- **THE DATA**
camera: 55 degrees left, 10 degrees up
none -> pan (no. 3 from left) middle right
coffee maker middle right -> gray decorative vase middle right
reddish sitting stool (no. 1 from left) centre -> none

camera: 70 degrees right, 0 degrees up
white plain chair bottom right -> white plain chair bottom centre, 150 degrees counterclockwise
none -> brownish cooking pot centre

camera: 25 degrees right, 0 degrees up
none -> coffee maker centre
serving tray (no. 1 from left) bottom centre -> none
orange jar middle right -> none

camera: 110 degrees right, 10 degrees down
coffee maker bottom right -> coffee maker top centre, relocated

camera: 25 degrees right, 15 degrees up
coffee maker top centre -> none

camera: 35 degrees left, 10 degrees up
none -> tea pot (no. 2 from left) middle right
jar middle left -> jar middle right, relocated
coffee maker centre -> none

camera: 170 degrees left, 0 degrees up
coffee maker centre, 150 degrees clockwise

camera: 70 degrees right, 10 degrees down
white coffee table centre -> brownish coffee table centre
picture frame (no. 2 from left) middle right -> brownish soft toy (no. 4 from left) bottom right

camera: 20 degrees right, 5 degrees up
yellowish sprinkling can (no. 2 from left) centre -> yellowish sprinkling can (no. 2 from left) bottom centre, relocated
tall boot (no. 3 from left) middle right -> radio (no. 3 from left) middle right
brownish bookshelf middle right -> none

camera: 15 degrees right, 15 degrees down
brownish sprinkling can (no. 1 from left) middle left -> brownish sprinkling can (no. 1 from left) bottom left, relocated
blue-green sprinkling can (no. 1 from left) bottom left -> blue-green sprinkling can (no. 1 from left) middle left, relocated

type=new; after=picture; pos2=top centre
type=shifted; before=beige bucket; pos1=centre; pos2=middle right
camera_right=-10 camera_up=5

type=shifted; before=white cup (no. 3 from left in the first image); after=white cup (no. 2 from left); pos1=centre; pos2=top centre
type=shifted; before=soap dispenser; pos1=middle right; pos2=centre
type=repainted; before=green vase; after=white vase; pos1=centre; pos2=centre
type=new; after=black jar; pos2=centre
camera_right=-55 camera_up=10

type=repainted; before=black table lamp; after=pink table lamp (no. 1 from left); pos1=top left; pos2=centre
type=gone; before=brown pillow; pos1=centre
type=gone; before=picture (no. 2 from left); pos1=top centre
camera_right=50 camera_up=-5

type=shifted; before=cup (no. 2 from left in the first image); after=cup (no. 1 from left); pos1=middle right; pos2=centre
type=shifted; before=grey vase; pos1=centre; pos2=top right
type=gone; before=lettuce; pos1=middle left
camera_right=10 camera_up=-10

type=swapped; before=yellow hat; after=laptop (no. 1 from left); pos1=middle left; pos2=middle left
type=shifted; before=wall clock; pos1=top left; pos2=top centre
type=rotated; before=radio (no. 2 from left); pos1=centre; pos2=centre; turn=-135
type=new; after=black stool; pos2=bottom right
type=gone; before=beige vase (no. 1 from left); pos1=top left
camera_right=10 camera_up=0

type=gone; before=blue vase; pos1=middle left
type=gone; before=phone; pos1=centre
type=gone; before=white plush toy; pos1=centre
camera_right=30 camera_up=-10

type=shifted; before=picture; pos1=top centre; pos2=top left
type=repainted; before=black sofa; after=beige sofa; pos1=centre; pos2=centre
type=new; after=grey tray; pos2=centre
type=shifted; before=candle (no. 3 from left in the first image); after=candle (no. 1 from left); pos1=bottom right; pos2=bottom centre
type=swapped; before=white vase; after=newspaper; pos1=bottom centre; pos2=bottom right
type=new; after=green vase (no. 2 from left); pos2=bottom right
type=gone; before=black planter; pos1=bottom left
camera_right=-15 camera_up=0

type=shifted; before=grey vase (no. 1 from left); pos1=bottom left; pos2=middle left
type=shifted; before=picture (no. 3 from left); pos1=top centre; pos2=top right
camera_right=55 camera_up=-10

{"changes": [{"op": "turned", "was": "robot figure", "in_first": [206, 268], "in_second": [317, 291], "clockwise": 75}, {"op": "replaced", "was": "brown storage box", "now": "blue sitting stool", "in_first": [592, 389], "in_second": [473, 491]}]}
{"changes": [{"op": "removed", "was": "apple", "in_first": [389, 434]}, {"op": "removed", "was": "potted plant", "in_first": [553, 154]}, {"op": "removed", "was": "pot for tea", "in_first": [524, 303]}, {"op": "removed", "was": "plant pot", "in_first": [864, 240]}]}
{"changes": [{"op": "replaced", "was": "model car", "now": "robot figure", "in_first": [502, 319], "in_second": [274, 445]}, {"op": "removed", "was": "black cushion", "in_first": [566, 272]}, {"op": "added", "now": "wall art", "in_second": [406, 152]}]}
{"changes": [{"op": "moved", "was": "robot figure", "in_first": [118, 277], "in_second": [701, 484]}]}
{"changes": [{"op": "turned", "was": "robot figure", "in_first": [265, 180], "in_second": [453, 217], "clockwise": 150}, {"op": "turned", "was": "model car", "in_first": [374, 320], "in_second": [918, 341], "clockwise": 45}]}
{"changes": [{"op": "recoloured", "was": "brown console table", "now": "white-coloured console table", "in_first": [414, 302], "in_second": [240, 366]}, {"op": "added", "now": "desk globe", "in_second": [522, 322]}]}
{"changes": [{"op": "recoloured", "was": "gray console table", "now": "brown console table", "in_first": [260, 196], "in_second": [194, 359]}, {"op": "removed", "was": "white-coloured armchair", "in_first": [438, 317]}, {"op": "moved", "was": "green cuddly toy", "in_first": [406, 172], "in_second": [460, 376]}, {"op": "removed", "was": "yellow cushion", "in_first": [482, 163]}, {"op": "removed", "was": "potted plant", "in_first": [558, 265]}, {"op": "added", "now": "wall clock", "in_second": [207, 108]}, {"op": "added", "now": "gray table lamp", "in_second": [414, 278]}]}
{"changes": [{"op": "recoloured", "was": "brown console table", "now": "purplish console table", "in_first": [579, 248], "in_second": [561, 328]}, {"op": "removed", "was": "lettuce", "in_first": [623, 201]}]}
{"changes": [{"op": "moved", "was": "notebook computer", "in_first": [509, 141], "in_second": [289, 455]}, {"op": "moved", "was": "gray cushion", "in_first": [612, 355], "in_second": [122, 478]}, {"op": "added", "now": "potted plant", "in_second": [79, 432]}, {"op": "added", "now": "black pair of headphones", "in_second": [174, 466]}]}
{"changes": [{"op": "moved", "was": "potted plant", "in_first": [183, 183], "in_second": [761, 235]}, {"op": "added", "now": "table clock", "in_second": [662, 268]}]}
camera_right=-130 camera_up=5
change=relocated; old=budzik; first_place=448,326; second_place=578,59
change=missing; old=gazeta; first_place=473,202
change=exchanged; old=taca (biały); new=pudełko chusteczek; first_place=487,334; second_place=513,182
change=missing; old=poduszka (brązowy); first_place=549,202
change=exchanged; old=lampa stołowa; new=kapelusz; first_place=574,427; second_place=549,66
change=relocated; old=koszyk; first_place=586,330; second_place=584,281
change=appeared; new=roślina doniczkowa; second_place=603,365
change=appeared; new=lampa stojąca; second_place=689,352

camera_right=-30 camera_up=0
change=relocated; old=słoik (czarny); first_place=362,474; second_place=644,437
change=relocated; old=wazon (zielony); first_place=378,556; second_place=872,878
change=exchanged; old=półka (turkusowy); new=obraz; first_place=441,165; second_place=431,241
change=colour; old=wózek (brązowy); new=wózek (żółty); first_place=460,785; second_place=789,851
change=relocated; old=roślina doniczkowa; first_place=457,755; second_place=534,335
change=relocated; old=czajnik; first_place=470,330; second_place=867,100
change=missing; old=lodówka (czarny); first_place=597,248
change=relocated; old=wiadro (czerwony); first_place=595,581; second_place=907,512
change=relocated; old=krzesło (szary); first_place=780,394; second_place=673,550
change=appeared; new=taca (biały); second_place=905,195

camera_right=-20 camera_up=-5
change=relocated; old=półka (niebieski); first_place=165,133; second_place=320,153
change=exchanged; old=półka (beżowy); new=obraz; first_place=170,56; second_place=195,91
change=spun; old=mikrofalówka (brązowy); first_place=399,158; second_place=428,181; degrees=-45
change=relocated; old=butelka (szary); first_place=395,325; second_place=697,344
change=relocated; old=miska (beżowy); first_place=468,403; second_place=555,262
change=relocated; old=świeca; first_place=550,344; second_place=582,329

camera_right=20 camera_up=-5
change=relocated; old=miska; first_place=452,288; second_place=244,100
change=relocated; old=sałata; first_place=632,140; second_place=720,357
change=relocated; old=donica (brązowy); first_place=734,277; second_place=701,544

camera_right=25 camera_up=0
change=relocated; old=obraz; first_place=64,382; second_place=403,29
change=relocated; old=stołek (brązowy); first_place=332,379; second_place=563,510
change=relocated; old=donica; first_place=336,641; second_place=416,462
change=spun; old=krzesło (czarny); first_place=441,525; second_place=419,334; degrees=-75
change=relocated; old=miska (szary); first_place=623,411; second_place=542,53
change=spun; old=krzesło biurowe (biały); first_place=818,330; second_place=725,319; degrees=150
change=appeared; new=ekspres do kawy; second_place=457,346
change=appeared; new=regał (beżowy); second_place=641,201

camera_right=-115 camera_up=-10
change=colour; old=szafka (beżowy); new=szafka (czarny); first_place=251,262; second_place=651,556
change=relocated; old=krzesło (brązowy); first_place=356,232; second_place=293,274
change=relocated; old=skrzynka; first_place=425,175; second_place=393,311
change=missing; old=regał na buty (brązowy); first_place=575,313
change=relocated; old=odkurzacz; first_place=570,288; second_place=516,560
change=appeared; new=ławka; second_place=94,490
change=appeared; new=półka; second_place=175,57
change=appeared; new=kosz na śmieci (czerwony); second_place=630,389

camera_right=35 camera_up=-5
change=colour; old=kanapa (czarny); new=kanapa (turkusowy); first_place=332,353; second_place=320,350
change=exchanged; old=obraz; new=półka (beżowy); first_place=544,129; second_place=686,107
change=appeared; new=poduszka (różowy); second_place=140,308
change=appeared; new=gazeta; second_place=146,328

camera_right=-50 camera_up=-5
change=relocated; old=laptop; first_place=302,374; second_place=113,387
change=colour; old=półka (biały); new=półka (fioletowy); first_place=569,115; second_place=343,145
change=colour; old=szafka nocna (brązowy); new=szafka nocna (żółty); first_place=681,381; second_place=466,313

- **YOUR ASSIGNMENT**
Nothing should appear in the answer except the lines above from the line with "change=exchanged; old=taca (biały);" through the line with "change=appeared; new=roślina doniczkowa;", both included, written out exactly.

- **SOLUTION**
change=exchanged; old=taca (biały); new=pudełko chusteczek; first_place=487,334; second_place=513,182
change=missing; old=poduszka (brązowy); first_place=549,202
change=exchanged; old=lampa stołowa; new=kapelusz; first_place=574,427; second_place=549,66
change=relocated; old=koszyk; first_place=586,330; second_place=584,281
change=appeared; new=roślina doniczkowa; second_place=603,365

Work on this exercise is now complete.